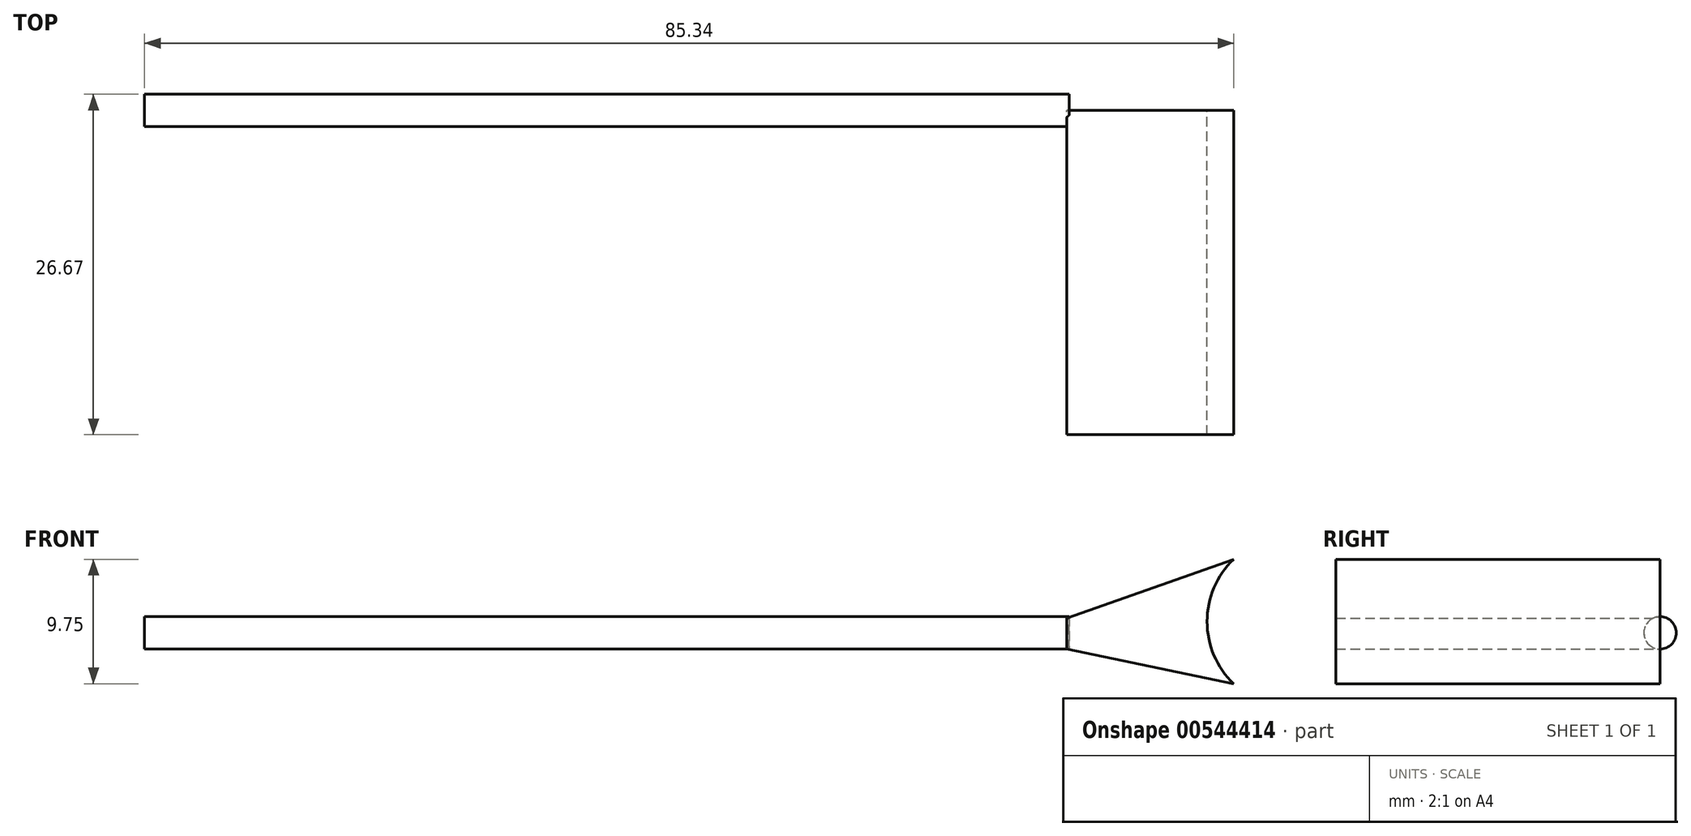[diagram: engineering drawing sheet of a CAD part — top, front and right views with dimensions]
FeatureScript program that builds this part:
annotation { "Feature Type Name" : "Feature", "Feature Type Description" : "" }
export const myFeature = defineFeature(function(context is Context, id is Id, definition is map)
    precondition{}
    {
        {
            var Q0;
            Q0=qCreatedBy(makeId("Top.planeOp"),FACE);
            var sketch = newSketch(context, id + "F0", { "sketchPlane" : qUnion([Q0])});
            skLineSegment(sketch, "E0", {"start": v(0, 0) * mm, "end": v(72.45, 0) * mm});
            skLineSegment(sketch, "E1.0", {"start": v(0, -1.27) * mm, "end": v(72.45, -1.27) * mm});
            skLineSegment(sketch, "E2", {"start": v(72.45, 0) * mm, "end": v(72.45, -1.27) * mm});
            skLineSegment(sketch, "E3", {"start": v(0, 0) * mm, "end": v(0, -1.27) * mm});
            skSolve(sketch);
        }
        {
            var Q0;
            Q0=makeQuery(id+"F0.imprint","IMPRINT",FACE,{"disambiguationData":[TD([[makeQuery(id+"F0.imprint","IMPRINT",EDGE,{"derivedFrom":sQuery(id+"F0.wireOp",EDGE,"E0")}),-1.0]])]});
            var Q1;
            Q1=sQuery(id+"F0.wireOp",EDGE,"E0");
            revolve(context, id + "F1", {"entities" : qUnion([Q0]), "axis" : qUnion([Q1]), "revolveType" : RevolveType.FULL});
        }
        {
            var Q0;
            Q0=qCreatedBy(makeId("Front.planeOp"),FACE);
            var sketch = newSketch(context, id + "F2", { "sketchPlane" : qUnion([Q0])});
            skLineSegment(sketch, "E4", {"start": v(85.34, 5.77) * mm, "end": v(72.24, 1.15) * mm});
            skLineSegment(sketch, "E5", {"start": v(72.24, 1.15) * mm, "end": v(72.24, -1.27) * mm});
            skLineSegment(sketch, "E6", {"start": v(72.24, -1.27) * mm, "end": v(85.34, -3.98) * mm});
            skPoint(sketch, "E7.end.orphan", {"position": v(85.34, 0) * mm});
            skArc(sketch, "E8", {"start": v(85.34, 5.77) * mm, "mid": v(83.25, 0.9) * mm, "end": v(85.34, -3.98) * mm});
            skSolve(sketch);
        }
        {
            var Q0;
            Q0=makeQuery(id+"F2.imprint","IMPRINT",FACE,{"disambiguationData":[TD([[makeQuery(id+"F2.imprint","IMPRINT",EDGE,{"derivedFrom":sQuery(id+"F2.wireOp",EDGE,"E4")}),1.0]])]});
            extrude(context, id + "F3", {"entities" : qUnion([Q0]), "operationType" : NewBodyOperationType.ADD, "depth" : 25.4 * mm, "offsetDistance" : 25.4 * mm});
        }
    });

※ ※ ※

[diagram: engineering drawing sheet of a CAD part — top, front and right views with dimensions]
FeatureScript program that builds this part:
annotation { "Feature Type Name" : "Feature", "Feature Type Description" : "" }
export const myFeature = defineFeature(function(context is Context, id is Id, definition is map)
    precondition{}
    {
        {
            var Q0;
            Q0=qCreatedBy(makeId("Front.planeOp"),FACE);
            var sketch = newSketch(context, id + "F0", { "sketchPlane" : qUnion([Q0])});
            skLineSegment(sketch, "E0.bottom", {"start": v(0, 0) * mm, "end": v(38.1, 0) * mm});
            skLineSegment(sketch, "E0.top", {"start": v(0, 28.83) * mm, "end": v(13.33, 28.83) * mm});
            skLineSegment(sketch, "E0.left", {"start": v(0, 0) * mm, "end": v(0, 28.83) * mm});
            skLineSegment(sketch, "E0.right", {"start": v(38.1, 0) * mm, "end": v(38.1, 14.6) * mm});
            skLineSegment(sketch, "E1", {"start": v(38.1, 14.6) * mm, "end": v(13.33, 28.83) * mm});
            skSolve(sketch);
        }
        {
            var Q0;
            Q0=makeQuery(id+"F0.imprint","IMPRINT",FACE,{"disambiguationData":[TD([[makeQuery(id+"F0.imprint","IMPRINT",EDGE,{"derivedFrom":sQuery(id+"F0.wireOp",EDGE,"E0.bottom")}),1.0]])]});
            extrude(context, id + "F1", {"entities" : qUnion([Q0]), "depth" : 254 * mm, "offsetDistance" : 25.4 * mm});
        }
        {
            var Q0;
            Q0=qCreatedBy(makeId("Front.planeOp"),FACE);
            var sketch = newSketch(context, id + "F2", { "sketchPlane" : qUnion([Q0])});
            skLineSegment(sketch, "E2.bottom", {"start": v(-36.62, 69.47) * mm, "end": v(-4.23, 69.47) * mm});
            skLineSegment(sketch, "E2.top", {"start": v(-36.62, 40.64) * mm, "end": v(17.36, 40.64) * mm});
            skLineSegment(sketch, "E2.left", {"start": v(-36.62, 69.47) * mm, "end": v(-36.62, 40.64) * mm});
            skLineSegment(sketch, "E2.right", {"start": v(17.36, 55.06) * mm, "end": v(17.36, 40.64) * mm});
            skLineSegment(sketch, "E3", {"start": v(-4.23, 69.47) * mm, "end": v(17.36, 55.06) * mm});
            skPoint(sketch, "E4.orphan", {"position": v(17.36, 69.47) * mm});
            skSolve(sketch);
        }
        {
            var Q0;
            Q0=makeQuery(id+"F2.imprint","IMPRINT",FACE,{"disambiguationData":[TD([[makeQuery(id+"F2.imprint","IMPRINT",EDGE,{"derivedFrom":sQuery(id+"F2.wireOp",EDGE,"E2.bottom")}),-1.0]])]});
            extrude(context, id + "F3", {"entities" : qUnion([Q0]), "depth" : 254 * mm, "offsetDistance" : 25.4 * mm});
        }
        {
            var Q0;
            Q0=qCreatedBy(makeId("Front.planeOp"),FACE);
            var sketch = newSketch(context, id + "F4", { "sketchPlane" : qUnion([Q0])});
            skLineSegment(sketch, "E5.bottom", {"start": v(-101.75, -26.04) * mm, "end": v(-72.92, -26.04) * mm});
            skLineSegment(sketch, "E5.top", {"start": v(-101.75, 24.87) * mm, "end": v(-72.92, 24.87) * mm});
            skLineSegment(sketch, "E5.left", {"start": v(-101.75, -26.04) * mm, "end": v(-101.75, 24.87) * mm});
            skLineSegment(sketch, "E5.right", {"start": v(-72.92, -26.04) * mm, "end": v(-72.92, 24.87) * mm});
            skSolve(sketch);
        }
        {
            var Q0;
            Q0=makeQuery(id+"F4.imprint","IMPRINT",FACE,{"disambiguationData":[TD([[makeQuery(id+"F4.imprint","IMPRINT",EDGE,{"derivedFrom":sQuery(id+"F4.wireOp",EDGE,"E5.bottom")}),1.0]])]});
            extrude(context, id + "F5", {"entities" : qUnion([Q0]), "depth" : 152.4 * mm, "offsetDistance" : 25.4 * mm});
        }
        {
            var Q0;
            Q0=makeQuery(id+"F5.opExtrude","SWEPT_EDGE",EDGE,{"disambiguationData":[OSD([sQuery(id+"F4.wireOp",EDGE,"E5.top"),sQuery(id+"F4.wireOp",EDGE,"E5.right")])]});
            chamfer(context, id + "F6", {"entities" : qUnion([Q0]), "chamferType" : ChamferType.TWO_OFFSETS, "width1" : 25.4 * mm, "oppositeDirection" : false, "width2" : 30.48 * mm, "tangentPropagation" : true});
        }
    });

※ ※ ※

Problem details - Gather every row above that contains the string "bottom", and note that case counts.

Written response -
            skLineSegment(sketch, "E0.bottom", {"start": v(0, 0) * mm, "end": v(38.1, 0) * mm});
            Q0=makeQuery(id+"F0.imprint","IMPRINT",FACE,{"disambiguationData":[TD([[makeQuery(id+"F0.imprint","IMPRINT",EDGE,{"derivedFrom":sQuery(id+"F0.wireOp",EDGE,"E0.bottom")}),1.0]])]});
            skLineSegment(sketch, "E2.bottom", {"start": v(-36.62, 69.47) * mm, "end": v(-4.23, 69.47) * mm});
            Q0=makeQuery(id+"F2.imprint","IMPRINT",FACE,{"disambiguationData":[TD([[makeQuery(id+"F2.imprint","IMPRINT",EDGE,{"derivedFrom":sQuery(id+"F2.wireOp",EDGE,"E2.bottom")}),-1.0]])]});
            skLineSegment(sketch, "E5.bottom", {"start": v(-101.75, -26.04) * mm, "end": v(-72.92, -26.04) * mm});
            Q0=makeQuery(id+"F4.imprint","IMPRINT",FACE,{"disambiguationData":[TD([[makeQuery(id+"F4.imprint","IMPRINT",EDGE,{"derivedFrom":sQuery(id+"F4.wireOp",EDGE,"E5.bottom")}),1.0]])]});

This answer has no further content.